Pouvoir d’achat : Un salaire digne et juste

La question des salaires et donc du pouvoir d’achat se pose aujourd’hui avec acuité. La crise socio-économique induite par la pandémie du coronavirus, l’augmentation des prix, notamment ceux des produits de première nécessité, ont eu un effet dévastateur sur le pouvoir d’achat. Et c’est tout naturellement que les syndicats ont appelé à une revalorisation des salaires qui devrait, selon eux, suivre l’inflation. Toutefois, les pouvoirs publics redoutent ce cercle vicieux de l’inflation cette fois-ci portée par justement une hausse des salaires. Mais pour les économistes, des réformes économiques structurelles couplées à une revalorisation salariale serait la bonne recette.

L’État paie mieux que les entreprises privées, nous apprend l’Office national des statistiques en livrant les résultats de sa dernière enquête sur les salaires qui révèle également, et sans grande surprise, les disparités catégorielles et sectorielles, ainsi que la faible progression des rémunérations. Il faut aussi souligner que cette enquête annuelle ne prend en compte ni les fonctionnaires ni les travailleurs agricoles, ce qui n’est pas peu de chose pour relativiser toutes ces moyennes statistiques qui cachent déjà tant de détails dérangeants dès que sont tentées des extrapolations généralisantes. Tous les Algériens qui, chaque fin de mois, ont une tendre pensée pour leurs fiches de paie, n’ont pour souci premier que celui du pouvoir d’achat que leur revenu procure.
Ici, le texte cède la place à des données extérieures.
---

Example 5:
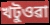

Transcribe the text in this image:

খটুওৱা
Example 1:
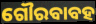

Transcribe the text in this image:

ଗୌରବାବହ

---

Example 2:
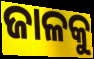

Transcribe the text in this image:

ଜାଳକୁ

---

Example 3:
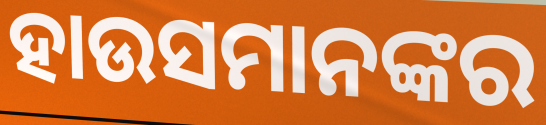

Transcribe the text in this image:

ହାଉସମାନଙ୍କର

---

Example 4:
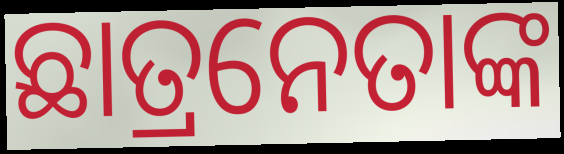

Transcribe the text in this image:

ଛାତ୍ରନେତାଙ୍କ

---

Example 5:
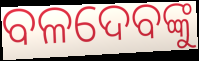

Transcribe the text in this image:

ବଳଦେବଙ୍କୁ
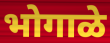
भोगाळे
Combien d’Algériens sont contents de leurs salaires? Beaucoup jugeront certainement leur rémunération insatisfaisante au regard de leurs besoins et râleront sur l’inflation qui l’érode, alors que les ajustements n’arrivent que très tardivement. Ce qui nous amène à nous interroger sérieusement sur ce que rémunère le salaire dans notre pays. Sans trop faire de théorie, chacun aura compris qu’en Algérie le pouvoir d’achat s’élève toujours à hauteur du cours du baril de pétrole. Pas besoin de mobiliser une armée d’enquêteurs pour savoir que Sonatrach est l’entreprise qui paie le mieux ses employés. De toutes les façons, les sociétés privées ne font pas mieux, dans leur grande majorité, que téter le pis de la rente, à travers le biberon de la commande étatique ou par bénéfice d’un privilège de marché. Pour éviter que le pouvoir d’achat ne joue trop au yo-yo, il faudrait qu’il soit arrimé à la productivité du travail et à la performance des entreprises.
L’Algérie doit ainsi changer totalement de modèle économique et le citoyen réviser sa relation au travail. C’est le seul chemin viable, qui puisse garantir la stabilité au pays et la progression à un rythme satisfaisant du niveau de vie de la population. Facile à dire, pas aisé à faire. Chaque gouvernement qui prend fonction soutient qu’il mènera des réformes dans ce sens. Mais, dans tout processus de réformes, ni les résistances au changement ni les tentatives catégorielles de détournement de leur contenu ne sont rares ou inhabituelles. C’est l’une des raisons qui font qu’un tel processus doit s’accompagner d’une volonté politique. C’est le gage d’une garantie pour son acceptation sociale, la continuité de son implémentation et sa réussite finale.